Figure 3. Compressive stresses at +1/2 defects trigger cell extrusion and YAP mechanosensitive response, and can be modulated by cell-cell junction strength.

a, Average isotropic stress around + and -1/2 defect in experiments (n = 1339 (+1/2) defects in 2 independent experiments, n = 2454 (-1/2) defects in 2 independent experiments), and simulations. Color code, positive for tensile state, negative for compression. b, Average isotropic stress around cells to extrude at t = 0 min with negative values (spatially averaged over 65*65 μm²; n = 32 extrusions in 2 independent experiments). t-test for each time point against normal distribution centered at zero. *P < 0.0001. c, Isotropic stress around a +1/2 defect flowing to top left corner of image, and extrusion. d, Nucleus and YAP distribution of cells at a +1/2 defect. Green arrowheads: cells with YAP in cytoplasm. e, Percentage of cells with YAP in nucleus, cytoplasm or uniformly distributed, at either+1/2 defects head, -1/2 defects core or random points. n = 78 (+1/2), n = 77 (-1/2), n = 78 (random) from 17 independent movies in 2 independent experiments. See Methods. Data represented as minimum, first and third quartiles, median, maximum (lines) and mean (circle). ks-test, ***P < 0.001. f, Average isotropic stress around +1/2 defect (α-catKD experiments). n = 1940 defects from 3 independent movies. Similar color code as (a). g, h, Average defect areal density and extrusion rate in WT and α-catKD MDCK. (g) n = 685 frames from 3 independent movies in 2 independent experiments (WT), n = 360 frames from 3 independent movies (α-catKD). Two sample t-test, ***P < 0.001. (h) n = 6 independent movies in 4 independent experiments (WT), n = 6 independent movies in 2 independent experiments (α-catKD). ks-test, **P < 0.01. All data, except (e), represented as mean ± s.e.m. Black lines show representative nematic directors, grey circle denotes defect core. Red lines show local cell orientation. Scale bars, 10 μm.

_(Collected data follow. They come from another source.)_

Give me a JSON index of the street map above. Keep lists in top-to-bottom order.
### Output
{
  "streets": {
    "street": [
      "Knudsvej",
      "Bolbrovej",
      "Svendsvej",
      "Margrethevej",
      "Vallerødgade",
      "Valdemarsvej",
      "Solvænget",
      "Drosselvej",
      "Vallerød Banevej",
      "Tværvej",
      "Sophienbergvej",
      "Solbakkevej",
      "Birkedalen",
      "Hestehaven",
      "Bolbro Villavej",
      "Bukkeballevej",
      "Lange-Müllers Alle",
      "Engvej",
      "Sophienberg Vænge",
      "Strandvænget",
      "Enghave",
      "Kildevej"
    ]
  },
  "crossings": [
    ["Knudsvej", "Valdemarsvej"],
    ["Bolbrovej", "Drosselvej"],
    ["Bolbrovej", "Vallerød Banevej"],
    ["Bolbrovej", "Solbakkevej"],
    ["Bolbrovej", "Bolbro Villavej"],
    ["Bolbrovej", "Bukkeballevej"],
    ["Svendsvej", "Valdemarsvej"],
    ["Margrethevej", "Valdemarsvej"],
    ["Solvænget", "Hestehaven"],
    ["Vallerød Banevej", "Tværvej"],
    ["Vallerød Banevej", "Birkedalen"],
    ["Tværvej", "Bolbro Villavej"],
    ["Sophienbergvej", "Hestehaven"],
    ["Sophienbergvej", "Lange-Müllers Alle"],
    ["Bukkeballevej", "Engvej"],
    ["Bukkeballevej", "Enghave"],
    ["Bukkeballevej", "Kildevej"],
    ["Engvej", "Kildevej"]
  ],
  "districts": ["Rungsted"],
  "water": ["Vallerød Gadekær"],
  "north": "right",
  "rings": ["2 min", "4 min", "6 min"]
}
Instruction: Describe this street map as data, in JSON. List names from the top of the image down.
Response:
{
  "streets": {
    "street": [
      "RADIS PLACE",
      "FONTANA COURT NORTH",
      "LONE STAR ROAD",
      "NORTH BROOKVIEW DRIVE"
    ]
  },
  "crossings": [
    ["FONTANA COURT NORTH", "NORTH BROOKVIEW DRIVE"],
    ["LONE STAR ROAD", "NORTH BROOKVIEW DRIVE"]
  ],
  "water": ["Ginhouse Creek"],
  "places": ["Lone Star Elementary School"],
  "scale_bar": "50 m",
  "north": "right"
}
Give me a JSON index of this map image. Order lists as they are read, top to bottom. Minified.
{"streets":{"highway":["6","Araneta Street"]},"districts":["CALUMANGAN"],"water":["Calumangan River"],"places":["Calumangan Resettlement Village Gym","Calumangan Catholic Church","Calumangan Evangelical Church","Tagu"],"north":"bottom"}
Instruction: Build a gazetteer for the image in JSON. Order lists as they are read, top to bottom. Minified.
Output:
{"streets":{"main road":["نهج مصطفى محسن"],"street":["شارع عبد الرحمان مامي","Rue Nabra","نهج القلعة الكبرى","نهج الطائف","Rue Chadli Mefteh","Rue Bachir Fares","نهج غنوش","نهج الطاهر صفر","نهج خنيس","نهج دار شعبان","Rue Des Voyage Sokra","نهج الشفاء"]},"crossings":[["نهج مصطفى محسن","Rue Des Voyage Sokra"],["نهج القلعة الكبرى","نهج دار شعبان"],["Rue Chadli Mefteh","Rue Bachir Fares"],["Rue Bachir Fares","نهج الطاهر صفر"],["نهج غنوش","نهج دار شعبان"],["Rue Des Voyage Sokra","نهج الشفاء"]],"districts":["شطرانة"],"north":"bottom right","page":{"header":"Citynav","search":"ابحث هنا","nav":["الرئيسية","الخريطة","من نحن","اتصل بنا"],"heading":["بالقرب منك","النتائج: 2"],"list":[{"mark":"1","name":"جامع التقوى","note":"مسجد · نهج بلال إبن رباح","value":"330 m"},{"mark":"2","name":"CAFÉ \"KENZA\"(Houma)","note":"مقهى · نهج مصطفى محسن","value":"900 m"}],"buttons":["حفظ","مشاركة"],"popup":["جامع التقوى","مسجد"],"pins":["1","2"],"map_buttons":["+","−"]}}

Figure 4. Topologically induced +1/2 defects can control extrusion hotspots.

a, d, Confluent MDCK monolayer confined on star and circle shape. Scale bar, 100 μm. Red lines show local cell orientation. b, e, Heat map of normalized extrusion number per unit area. c, f, Normalized, average areal density of extrusions, +1/2 defects and -1/2 defects as function of distance from confinement center, r_fc. Each point on the curve is averaged over full 360° for each specific range of r_fc. n = 145 extrusions, n = 6738 (+1/2) defects and n = 5083 (-1/2) defects from 12 independent movies in 2 independent experiments (star). n = 361 extrusions, n = 5389 (+1/2) defects and n = 4858 (-1/2) defects from 8 independent movies in 3 independent experiments (circle). g, Schematic of laser induction of single cell apoptosis. h, Time evolution of average number of +1/2 defects within radius of 80 μm around laser induced cell apoptosis (laser induction at t = 0 min, n = 9 independent apoptotic induction experiments). ks-test for each time point against t = 0 min, p-values for t = 50 – 300 min are respectively P = 0.86, 0.74, 0.81, 0.75, 0.30, and 0.73. Data represented as mean ± s.e.m. i, Schematic of apoptotic cell extrusion induced by nematic defect.